-------- TEXT SECTION

Biofuels are made from plant materials, like oilseed rape or wheat. Although biofuels crops can result in carbon savings, where they displace food production they may lead to increased food prices and in some areas of the world, wildlife habitats have been destroyed through the planting of new biofuels crops

What are biofuels?

Biofuels are fuels for transport made from plant or animal materials. Two common biofuels are:

  • biodiesel: made from vegetable oil crops like palm or oilseed rape, and waste vegetable oil. It can be mixed with standard diesel and used in normal diesel engines
  • bioethanol: made by fermenting starchy and sugary crops such as sugar beet and wheat. It is mixed with petrol

Biofuels can help improve energy security because they reduce our dependence on oil and gas.

A five per cent blend of biodiesel is already widely used in much of the UK. This is suitable for use in all diesel vehicles without any modification, and it is dispensed through normal pumps. A five per cent blend of ethanol is also sold in some filling stations.

----------------
-------- DATA SECTION

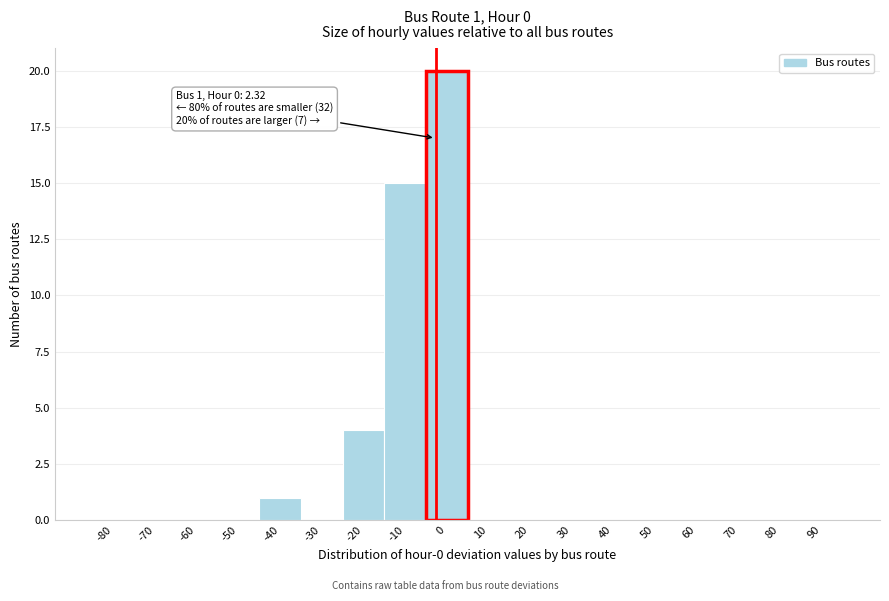

Reading left to right, list all the values displayed in this chart.

-80=0	-70=0	-60=0	-50=0	-40=1	-30=0	-20=4	-10=15	0=20	10=0	20=0	30=0	40=0	50=0	60=0	70=0	80=0	90=0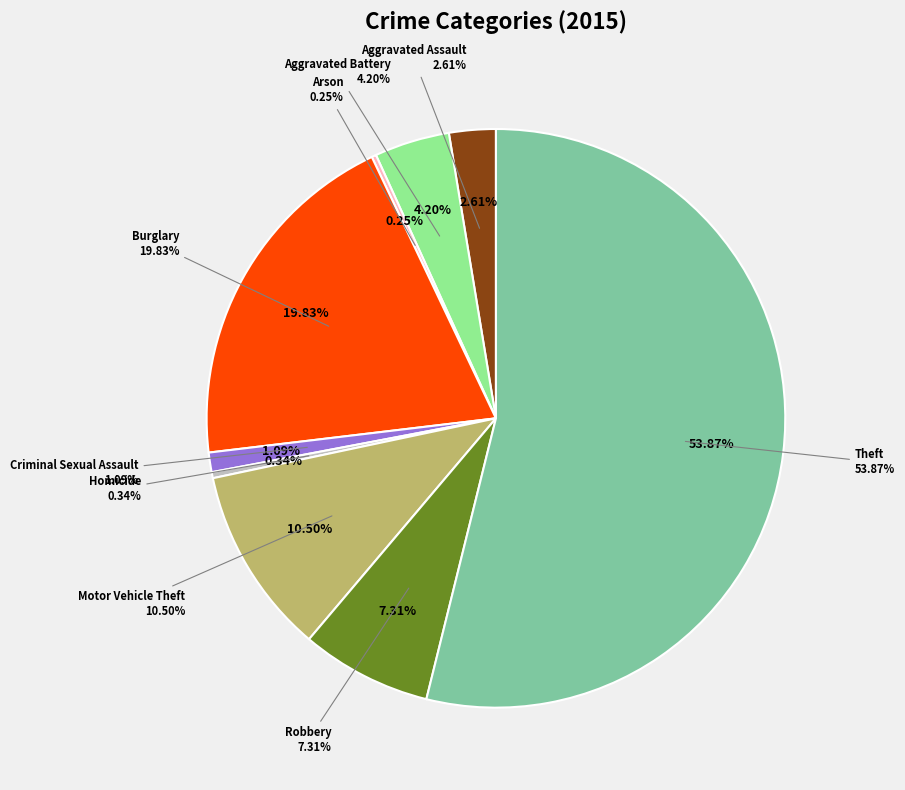

Rank the categories by value from lowest to highest.

Arson, Homicide, Criminal Sexual Assault, Aggravated Assault, Aggravated Battery, Robbery, Motor Vehicle Theft, Burglary, Theft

----------------

Reproduce everything in the biofuels text from "Biofuels are fuels" down to "oil and gas.", word for word.

# EXERCISE RESULT
Biofuels are fuels for transport made from plant or animal materials. Two common biofuels are:

  • biodiesel: made from vegetable oil crops like palm or oilseed rape, and waste vegetable oil. It can be mixed with standard diesel and used in normal diesel engines
  • bioethanol: made by fermenting starchy and sugary crops such as sugar beet and wheat. It is mixed with petrol

Biofuels can help improve energy security because they reduce our dependence on oil and gas.